New legal "reasoning" in Weeks II begins on page 54.  It is a discussion of why there actually is a “relationship” between an innovator seller and a generic purchaser because – basically that prescription drugs are “different” from “lawnmowers, automobiles, and other products.”  Weeks II, at 61.  None of these other products are subject to the “unprecedented” control of the FDA.  Id.  Thus, the same opinion that starts out (p.18) quoting Wyeth v. Levine, 555 U.S. 555, 570-71 (2009), about innovator manufacturer’s “responsibility” for their labels, ends up stating that “the FDA has the responsibility of weighing (in terms of extremes) the potential benefit of lifesaving medication against potential severe side effects.”  Weeks II, at 61.  The internal inconsistencies in Weeks II, are almost as breathtaking as its denial that it’s changing the law.

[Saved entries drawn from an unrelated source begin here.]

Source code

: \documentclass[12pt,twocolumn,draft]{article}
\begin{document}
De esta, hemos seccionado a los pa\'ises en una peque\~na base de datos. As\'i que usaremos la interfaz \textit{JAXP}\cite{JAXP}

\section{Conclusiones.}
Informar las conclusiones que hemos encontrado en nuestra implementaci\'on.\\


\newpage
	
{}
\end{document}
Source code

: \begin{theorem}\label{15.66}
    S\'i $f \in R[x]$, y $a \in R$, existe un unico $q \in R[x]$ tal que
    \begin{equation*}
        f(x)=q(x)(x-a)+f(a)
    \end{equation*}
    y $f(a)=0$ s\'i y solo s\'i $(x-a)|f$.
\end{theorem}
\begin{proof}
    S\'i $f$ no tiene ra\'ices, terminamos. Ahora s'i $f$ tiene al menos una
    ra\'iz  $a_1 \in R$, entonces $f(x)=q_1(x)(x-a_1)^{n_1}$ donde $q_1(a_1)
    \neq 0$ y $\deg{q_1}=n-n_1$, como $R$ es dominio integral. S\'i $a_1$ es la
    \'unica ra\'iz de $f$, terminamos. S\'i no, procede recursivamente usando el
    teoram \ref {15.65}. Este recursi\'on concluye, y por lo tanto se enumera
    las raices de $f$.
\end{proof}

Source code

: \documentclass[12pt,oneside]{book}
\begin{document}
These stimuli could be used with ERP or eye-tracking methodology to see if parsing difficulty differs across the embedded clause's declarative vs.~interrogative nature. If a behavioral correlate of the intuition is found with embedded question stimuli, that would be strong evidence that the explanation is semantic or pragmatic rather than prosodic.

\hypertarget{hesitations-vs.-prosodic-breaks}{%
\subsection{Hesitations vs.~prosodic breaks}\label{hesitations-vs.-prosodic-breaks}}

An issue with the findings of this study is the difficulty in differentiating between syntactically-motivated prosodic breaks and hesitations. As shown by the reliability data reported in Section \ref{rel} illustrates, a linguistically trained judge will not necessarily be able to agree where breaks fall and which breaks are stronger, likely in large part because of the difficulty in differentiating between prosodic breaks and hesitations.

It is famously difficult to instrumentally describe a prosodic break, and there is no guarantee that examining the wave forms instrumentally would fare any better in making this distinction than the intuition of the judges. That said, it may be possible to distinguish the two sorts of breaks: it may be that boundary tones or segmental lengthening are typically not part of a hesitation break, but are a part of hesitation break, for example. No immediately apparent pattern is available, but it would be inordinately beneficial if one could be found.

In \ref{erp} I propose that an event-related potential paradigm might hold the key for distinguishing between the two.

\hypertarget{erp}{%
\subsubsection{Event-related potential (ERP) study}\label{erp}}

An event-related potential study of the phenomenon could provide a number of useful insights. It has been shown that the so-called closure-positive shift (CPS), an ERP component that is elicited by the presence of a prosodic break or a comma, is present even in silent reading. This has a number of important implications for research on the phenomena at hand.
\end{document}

So, if prescription drugs are different from other products, to what situations does Weeks II consider them to be more closely analogous?  Judging by the cases the court relies upon, those would be:  conversion of an insurance claim, medical insurance claims, and selling bonds.  Id. at 46-49.  Definately more analogous than the dozen other appellate Reglan decisions the court doesn't mention.  Essentially, because the federal government requires generic manufacturers to use the same labeling language as innovators, Weeks II declares that this federal fiat will create a new “relationship” under state law despite that the two entities are direct competitors in the marketplace.  There’s really nothing else.  It’s market share liability by virtue of federally-mandated use of the same labeling - look out anybody else subject to similar labeling restrictions (cars, cigarettes, food, chemicals, pesticides?).
Bottom line.  Alabama has more home-grown plaintiff lawyers than pharmaceutical companies – and after Weeks II, it most assuredly always will.  This is the kind of extreme liabilty might even be something that other states might find "contrary to public" policy and thus refuse to apply Alabama law.
There are also a concurrence and a dissent.  We recommend the dissent.  At least it actually discuses the policy reasons why innovator liabity is a very bad thing.  About the only good thing we can say about Weeks II is that instead of a lone dissent, there were three dissenters this time around.